What does it mean for the life of an artwork when it can be experienced in dramatically different contexts, as a constellation rather than a point on a map? What happens when the legibility of a work is radically challenged by a shift in viewing conditions; do those terms become part of the work itself? Such are the questions posed by Jesse Stecklow’s exhibition “Staging Ground,” wherein autonomous works take on a double-life and exist independently as well as part of an encompassing installation.
The cultivated discomfort that this project incites stems from a socially-determined practice that challenges notions of singular authorship and the myth of the hermetic work of art; at the same time it retains some of these conventions, albeit entering them into a new visual syntax.
Upon entering the exhibition, which is dimly lit solely by fluctuating lighting elements interwoven throughout, one can feel their sensory organs becoming slowly recalibrated. The dark ambience and minimal visual stimuli heighten perception of the ticking and whirring sounds that punctuate the space.
Polished aluminum sheeting structures awash in and refracting alternating warm and cool lights dominate the exhibition and provide a sort of armature for more intimate spaces and encounters throughout.
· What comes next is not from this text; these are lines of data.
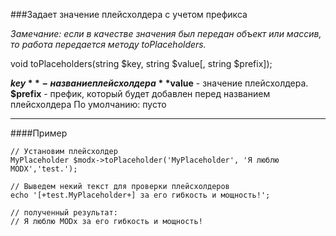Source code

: ###Задает значение плейсхолдера с учетом префикса

*Замечание: если в качестве значения был передан объект или массив, то работа передается методу toPlaceholders.*

void toPlaceholders(string $key, string $value[, string $prefix]);

**$key** - название плейсхолдера
**$value** - значение плейсхолдера.
**$prefix** - префик, который будет добавлен перед названием плейсхолдера
По умолчанию: пусто

***

####Пример

	// Установим плейсхолдер 
	MyPlaceholder $modx->toPlaceholder('MyPlaceholder', 'Я люблю MODX','test.'); 
	
	// Выведем некий текст для проверки плейсхолдеров 
	echo '[+test.MyPlaceholder+] за его гибкость и мощность!'; 
	
	// полученный результат: 
	// Я люблю MODx за его гибкость и мощность!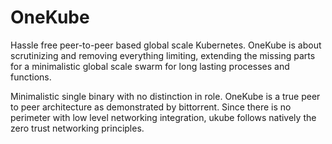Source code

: # OneKube
Hassle free peer-to-peer based global scale Kubernetes. OneKube is about scrutinizing and removing everything limiting, extending the missing parts for a minimalistic global scale swarm for long lasting processes and functions. 

Minimalistic single binary with no distinction in role. OneKube is a true peer to peer architecture as demonstrated by bittorrent. Since there is no perimeter with low level networking integration, ukube follows natively the zero trust networking principles.

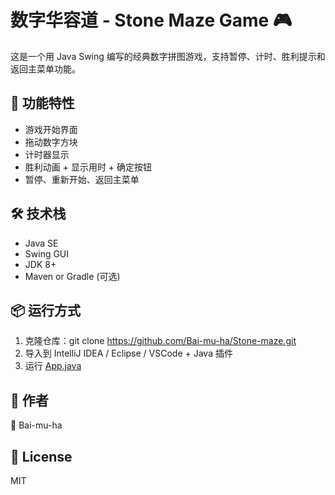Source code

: # 数字华容道 - Stone Maze Game 🎮

这是一个用 Java Swing 编写的经典数字拼图游戏，支持暂停、计时、胜利提示和返回主菜单功能。

## 🧩 功能特性

- 游戏开始界面
- 拖动数字方块
- 计时器显示
- 胜利动画 + 显示用时 + 确定按钮
- 暂停、重新开始、返回主菜单

## 🛠 技术栈

- Java SE
- Swing GUI
- JDK 8+
- Maven or Gradle (可选)

## 📦 运行方式

1. 克隆仓库：git clone https://github.com/Bai-mu-ha/Stone-maze.git
2. 导入到 IntelliJ IDEA / Eclipse / VSCode + Java 插件
3. 运行 [App.java](Stone-maze\src\App.java)

## 📝 作者

👤 Bai-mu-ha

## 📎 License

MIT
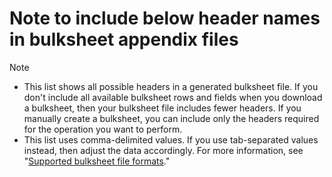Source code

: # Note to include below header names in bulksheet appendix files

>[!NOTE]
>
>* This list shows all possible headers in a generated bulksheet file. If you don't include all available bulksheet rows and fields when you download a bulksheet, then your bulksheet file includes fewer headers. If you manually create a bulksheet, you can include only the headers required for the operation you want to perform.
>* This list uses comma-delimited values. If you use tab-separated values instead, then adjust the data accordingly. For more information, see "[Supported bulksheet file formats](/help/search-social-commerce/campaign-management/bulksheets/bulksheet-data-formats/bulksheet-file-formats.md)."
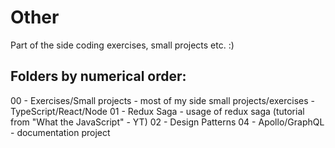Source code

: # Other
Part of the side coding exercises, small projects etc. :)

## Folders by numerical order:
00 - Exercises/Small projects - most of my side small projects/exercises - TypeScript/React/Node
01 - Redux Saga - usage of redux saga (tutorial from "What the JavaScript" - YT)
02 - Design Patterns
04 - Apollo/GraphQL - documentation project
Outcroppings, perches, stages and maquettes set within this meandering structure house smaller works. Rounding the corner to the reverse side of the aluminum structure dividing the first room, one is met with a number of misplaced-looking parts and what pass as Minimalist and Dada-inspired assemblages. It takes a moment of orientation to notice the small framed inkjet print, Untitled (Parents’ Photo) (2015), lying flat on top of the shoulder-height modular ledge protruding from its aluminum armature. Moments such as this that demand that the viewer crane their neck and stoop low to get close to a work, or perambulate among components are frequent.
The composition of Untitled (Parents’ Photo) is made up of drawings of an ear set against circular marks and the image of wheat on a white background. These and other symbols recur throughout the show—ears, circles, ball bearings, aluminum, clocks, lights and found imagery relating to public transit are recapitulated into new forms. Moving in and out of sculptural, photographic, aural and ephemeral forms, it’s nearly impossible to tell where one work begins and another ends, which is very much the point. Kinetic potential, feedback loops, and the politics of public transportation are resounding themes.
The checklist accompanying the show mystifies but also offers clues. The medium information for Untitled (6:35, 18:35) (2014) lists “clock parts, packaging, carbograph 5 air samplers,” indicating that this sculpture is actively collecting airborne “data” from the exhibition space. The collection and mediation of data, processed both within and outside of art-specific contexts, is a driving property of Stecklow’s practice, and one that perpetually provides material for future transmogrifications. The authorial interplay between the artistic auteur and the network ensures that this work will never remain stuck within the confines of an established set of conventions, but also provides the maintenance of vital kernels of humanism along the way.